(All fields below are subfields of the field $\mathbb{C}$).
I am looking for a proof (or disproof) of the following statement:
Let $L:K$ be a normal extension and $K = N_{0} \subset N_{1} \subset N_{2} \ldots \subset N_{n} = L$, ($n \geq 1$)
be a normal soluble tower, that is $N_{i} : N_{i-1}$ is normal and $Gal(N_{i} : N_{i-1})$ is soluble, $i=1,2, \ldots, n$.
Then $Gal(L:K)$ is soluble.
A proof sketch. By induction on $n$.
If $n = 1$ then $K = N_{0}$ and $L=N_{1}$. But it is given that $N_{1} : N_{0}$ is soluble.
If $n > 1$ then consider the last 3 fields of the tower. That is,
$N_{n-2} \subset N_{n-1} \subset N_{n} = L$.
The extension $L:N_{n-2}$ is normal (because $L:K$ is normal and $N_{n-2}$ is an intermediate field).
By Galois correspondence, $Gal(N_{n-1}:N_{n-2}) \cong Gal(L:N_{n-2})/Gal(L:N_{n-1})$.

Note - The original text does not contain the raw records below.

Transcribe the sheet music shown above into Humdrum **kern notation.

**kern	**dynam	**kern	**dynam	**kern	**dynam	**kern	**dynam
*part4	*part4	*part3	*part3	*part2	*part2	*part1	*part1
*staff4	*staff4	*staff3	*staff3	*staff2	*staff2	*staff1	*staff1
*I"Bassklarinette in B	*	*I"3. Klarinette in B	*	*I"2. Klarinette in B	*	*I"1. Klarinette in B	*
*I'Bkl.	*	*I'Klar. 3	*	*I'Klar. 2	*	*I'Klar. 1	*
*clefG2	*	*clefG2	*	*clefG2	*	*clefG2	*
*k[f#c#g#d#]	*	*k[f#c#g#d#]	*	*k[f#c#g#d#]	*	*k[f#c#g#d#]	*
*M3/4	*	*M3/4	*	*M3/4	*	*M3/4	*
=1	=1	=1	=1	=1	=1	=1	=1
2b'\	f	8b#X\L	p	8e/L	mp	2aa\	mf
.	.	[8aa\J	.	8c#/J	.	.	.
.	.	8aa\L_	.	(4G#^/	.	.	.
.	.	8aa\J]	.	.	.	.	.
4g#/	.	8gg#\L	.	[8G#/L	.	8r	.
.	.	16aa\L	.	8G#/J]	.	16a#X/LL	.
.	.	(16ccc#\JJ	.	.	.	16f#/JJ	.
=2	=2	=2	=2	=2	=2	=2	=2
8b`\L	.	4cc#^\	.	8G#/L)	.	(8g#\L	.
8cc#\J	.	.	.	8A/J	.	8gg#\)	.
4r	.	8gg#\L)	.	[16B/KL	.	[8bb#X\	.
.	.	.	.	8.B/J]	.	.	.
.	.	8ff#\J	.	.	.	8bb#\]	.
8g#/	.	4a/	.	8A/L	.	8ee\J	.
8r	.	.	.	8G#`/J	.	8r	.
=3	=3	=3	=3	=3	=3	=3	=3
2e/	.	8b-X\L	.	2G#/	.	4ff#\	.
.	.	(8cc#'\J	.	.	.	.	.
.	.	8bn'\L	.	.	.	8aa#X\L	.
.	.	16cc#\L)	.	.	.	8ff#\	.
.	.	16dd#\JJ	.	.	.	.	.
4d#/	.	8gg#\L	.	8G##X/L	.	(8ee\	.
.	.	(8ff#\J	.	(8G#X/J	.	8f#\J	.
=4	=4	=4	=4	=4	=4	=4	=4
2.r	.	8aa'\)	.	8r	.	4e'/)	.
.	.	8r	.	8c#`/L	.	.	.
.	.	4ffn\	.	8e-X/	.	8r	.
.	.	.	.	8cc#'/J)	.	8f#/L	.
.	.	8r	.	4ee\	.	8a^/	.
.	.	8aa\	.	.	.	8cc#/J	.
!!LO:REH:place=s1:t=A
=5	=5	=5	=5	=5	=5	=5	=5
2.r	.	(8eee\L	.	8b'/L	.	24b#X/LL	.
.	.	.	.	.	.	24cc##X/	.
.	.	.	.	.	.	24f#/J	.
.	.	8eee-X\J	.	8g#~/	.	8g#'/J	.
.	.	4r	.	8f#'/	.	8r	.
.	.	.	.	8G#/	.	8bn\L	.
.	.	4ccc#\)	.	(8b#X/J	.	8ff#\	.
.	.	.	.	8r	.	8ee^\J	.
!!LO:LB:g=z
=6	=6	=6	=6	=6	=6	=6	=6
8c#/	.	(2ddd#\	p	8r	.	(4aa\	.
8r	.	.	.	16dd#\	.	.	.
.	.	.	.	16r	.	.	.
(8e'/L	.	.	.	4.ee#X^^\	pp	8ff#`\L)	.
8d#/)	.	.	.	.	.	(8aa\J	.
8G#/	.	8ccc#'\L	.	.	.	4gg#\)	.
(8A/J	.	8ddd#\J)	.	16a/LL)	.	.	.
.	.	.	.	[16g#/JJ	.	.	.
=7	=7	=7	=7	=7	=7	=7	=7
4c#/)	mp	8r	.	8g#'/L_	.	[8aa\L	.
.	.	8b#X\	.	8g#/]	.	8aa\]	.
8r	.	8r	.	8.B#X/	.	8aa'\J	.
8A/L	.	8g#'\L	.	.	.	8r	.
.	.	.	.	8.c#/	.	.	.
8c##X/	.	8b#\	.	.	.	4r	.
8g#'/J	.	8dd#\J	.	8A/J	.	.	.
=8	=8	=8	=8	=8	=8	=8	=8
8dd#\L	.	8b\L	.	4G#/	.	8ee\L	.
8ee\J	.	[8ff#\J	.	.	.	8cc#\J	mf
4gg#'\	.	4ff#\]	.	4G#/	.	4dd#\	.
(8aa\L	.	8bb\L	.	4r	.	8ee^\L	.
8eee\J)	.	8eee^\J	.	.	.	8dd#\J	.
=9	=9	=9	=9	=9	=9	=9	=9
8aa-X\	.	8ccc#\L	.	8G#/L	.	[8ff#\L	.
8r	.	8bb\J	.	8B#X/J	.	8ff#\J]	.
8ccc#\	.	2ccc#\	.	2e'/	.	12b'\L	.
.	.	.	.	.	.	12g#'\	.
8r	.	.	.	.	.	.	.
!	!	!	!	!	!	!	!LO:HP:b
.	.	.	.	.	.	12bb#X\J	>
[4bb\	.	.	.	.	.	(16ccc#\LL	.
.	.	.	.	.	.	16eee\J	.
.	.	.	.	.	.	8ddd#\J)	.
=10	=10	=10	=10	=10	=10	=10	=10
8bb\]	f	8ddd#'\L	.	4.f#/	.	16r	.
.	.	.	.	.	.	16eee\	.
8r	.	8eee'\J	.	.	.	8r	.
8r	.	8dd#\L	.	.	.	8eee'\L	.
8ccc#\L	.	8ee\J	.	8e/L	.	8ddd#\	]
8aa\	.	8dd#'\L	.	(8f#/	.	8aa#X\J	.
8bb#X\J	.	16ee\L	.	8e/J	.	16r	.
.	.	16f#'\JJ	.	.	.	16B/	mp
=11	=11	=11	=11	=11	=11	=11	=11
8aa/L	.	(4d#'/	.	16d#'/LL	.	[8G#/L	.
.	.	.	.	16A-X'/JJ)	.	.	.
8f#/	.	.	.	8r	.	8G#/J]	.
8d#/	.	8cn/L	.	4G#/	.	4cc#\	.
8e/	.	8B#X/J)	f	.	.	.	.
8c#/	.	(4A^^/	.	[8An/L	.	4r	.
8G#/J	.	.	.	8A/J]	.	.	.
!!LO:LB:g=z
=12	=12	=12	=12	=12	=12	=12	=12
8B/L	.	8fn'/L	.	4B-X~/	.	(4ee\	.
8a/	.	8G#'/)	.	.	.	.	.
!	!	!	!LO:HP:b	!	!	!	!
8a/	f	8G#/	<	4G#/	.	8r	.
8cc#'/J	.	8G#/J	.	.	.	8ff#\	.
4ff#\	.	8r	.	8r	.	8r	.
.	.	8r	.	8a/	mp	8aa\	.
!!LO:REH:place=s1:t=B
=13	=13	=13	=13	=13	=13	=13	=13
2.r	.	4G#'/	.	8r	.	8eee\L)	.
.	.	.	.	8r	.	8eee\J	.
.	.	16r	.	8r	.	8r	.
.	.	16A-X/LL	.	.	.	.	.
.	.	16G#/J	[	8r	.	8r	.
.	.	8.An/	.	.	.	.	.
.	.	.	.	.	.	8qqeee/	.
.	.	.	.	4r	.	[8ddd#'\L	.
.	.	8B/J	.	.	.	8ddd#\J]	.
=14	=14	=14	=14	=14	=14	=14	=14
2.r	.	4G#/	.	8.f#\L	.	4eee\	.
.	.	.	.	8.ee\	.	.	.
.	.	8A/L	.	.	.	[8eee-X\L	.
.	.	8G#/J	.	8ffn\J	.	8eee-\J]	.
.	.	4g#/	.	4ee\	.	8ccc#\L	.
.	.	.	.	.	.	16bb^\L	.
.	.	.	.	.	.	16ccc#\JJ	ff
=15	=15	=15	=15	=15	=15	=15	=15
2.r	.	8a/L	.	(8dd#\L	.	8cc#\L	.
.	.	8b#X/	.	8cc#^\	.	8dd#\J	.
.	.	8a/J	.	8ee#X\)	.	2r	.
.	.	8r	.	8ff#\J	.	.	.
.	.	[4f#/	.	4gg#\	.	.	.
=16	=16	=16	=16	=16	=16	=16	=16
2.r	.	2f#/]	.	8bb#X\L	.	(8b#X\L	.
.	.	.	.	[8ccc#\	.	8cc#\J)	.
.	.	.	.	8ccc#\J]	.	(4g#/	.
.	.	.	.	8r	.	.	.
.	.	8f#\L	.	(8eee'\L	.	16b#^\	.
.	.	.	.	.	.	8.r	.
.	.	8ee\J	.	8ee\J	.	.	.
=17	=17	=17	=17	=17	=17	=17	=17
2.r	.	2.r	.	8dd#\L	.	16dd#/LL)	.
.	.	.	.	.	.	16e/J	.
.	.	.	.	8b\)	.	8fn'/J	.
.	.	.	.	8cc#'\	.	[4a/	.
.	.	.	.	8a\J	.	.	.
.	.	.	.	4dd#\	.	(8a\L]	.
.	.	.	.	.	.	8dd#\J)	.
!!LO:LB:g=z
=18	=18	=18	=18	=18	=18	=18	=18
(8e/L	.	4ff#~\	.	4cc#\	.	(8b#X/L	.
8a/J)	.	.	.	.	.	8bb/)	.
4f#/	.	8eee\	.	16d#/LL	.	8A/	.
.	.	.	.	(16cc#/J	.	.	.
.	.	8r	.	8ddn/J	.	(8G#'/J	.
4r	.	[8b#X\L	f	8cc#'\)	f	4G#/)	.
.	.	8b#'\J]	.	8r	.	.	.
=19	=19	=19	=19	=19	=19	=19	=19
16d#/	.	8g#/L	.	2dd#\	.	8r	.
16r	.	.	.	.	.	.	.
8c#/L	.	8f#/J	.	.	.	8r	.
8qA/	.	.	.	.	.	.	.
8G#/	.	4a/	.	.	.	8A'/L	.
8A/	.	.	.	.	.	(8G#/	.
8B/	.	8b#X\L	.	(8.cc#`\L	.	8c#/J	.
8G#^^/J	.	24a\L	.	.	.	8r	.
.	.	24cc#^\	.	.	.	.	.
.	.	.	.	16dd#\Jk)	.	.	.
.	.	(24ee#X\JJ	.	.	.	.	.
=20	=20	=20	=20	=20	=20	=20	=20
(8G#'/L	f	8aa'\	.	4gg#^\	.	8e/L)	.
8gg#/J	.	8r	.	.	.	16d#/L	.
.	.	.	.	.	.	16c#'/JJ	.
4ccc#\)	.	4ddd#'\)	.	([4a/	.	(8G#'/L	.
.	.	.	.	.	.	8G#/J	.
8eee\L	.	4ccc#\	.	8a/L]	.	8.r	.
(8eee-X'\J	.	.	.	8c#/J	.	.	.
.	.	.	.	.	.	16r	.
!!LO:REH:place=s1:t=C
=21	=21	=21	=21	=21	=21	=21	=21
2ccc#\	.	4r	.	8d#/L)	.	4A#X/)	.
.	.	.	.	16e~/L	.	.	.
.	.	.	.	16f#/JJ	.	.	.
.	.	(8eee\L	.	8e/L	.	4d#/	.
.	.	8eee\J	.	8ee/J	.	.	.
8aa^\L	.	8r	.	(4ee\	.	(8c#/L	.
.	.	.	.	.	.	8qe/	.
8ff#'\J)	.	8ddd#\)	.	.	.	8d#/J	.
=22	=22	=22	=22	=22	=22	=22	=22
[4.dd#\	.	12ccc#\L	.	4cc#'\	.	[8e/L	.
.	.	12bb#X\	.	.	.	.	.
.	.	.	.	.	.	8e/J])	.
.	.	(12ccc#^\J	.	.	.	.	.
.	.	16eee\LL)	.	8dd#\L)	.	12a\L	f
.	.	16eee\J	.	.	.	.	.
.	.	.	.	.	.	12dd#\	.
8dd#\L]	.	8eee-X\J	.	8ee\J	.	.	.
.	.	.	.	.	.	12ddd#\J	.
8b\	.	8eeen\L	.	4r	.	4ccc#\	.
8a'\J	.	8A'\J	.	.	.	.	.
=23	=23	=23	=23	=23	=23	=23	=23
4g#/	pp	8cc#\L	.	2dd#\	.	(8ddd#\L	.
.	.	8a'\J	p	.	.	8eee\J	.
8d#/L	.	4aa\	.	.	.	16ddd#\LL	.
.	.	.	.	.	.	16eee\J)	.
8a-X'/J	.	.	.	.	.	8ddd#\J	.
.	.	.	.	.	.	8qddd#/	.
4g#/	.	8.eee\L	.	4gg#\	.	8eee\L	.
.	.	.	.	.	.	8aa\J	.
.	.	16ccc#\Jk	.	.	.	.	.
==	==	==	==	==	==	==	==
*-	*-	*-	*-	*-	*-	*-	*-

Therefore, $Gal(L:N_{n-2})$ is soluble. (The theorem "If H and G/H are soluble, then G is soluble" was used).
Then $K = N_{0} \subset N_{1} \subset N_{2} \ldots N_{n-2} \subset N_{n} = L$ is a normal soluble tower of a lesser length.
By induction, $Gal(L:K)$ is soluble.
Any references to the literature are welcome.